Once they have been informed, Block said: “They have a moral obligation at that point to really think about whether they should continue to own the stock, support the stock and contribute to the economic incentive to do these [immoral] things.”

Outing analysts and investors is not to humiliate them, Block says, but to publicise the fact that they have been given information about the immorality of a company, and chosen to ignore it.

“When I really thought about overt morality shorts, I considered the financial enablers around the company and I thought — you are contributing to that,” he said. “You are doing nothing to eliminate the financial incentive management has for this conduct. You are complicit — you have blood on your hands.” 

Block said he had hoped this sort of targeting would happen this year, and that, had it not been for coronavirus, it might well have done.

Block would even go as far as geo-targeting an “enabler” at his or her workplace or home.

“You can get creative — you can take ads outside their building,” he said. “If [a campaign is] well executed you can put this person on trial at their dinner table with their family around, who will ask ‘is it true about what this company is doing?’ You have to make them explain it to their kid,” said Block. “None of us are Elliott Management. We have to operate like guerilla warriors.”

Trial by short seller?

By and large, short sellers personify everything the City reviles. They rarely went to the best universities and have no interest in becoming members of a financial fraternity. Happy warriors, they are often irascible and lack social niceties.

But they possess a monomania that can be extremely effective in rooting out fraud. One prominent short seller, Fraser Perring of Viceroy Research, reckons he spends well over 1,100 hours on a company before he feels confident to release a report. It only takes “40 hours to know the fraud exists to warrant an investigation, the rest of the time to stack it up,” he said.

Activist short sellers may also be filling a space left vacant by other guardians against corporate malfeasance.

Declining advertising and sales have blunted the teeth of the press, while in high profile frauds like Carillion, Folli Follie and Wirecard, auditors have been found wanting. With the scant resources they are allotted, regulators struggle to subject companies to the necessary scrutiny.

This perceived inadequacy of conventional checks has coincided with an increase in cash in financial markets.
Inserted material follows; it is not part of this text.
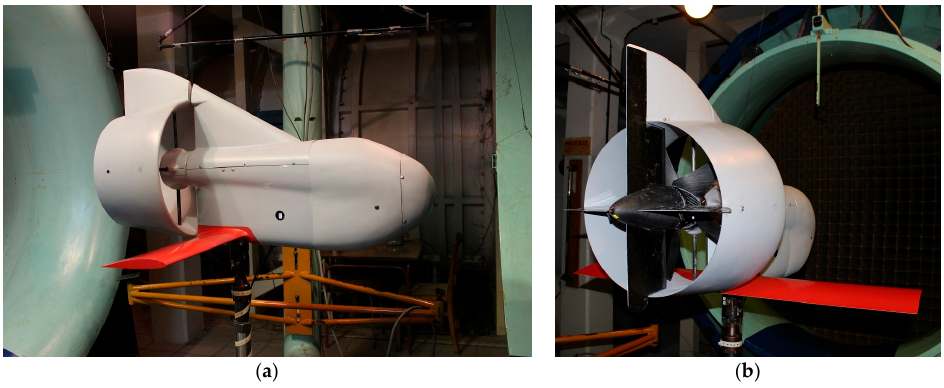
Figure 10. Test stand for propulsion testing. ( a ) Side view; and ( b ) aft view.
Central banks in Europe and the US have pumped money into bond markets, giving companies easy access to cheap money — which is dangerous.

Some argue that when cash is easy to come by, fraud is more likely. Investors look feverishly for opportunities to make money and take more risks. In their haste, they may be more lenient on a company’s financial statements, the argument goes.
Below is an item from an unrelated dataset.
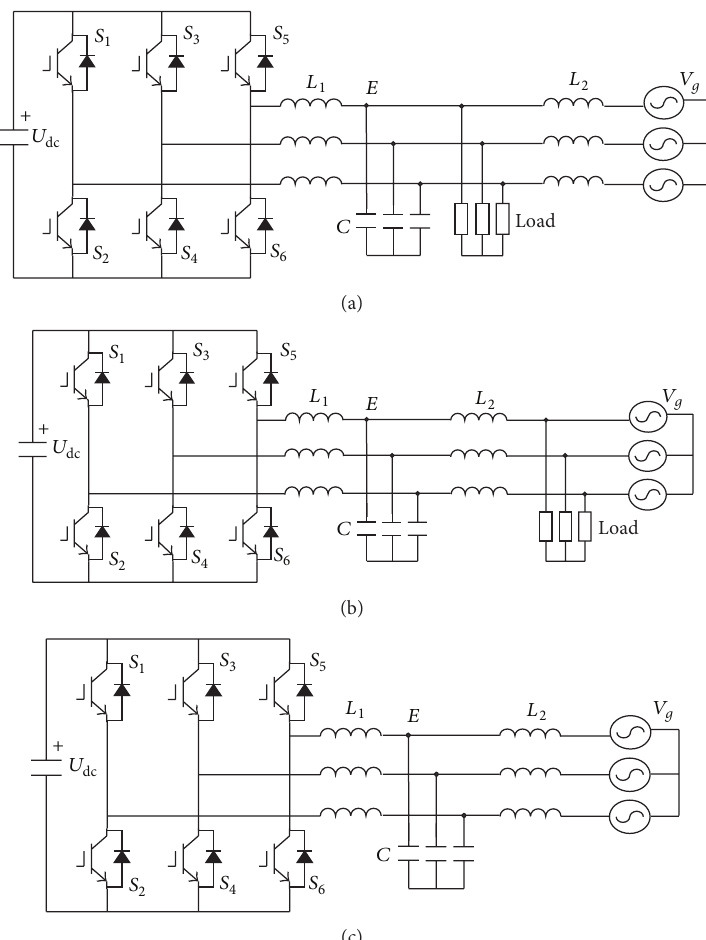
Figure 2: Grid-connected inverter with LCL filter configuration: (a) case I; (b) case II; (c) case III.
The new boom market of ESG and ethical investing may be a bit like that — a craze in which niceties get missed.

As this large new audience for ESG stories emerges, short sellers are certain to try and spin yarns that will appeal to it. The shorters will also learn from their new market, and look in new places.

It could be a fruitful partnership. Short sellers — armed and morally indignant — are ideally suited to be the shock troops of the ESG movement.

But someone needs to keep an eye on them, too.

Short sellers see themselves as the perfect free market corrective — the market sorting out the market, without costing the taxpayer a penny. But some have been wrong about companies before, and they have a clear incentive to exaggerate their criticisms. Some might worry that ‘trial by short seller’ itself lacks the necessary ethical dimension.

Boohoo was approached by GlobalCapital for comment. Penumbra referred GlobalCapital to its prior public statements on Quintessential Capital.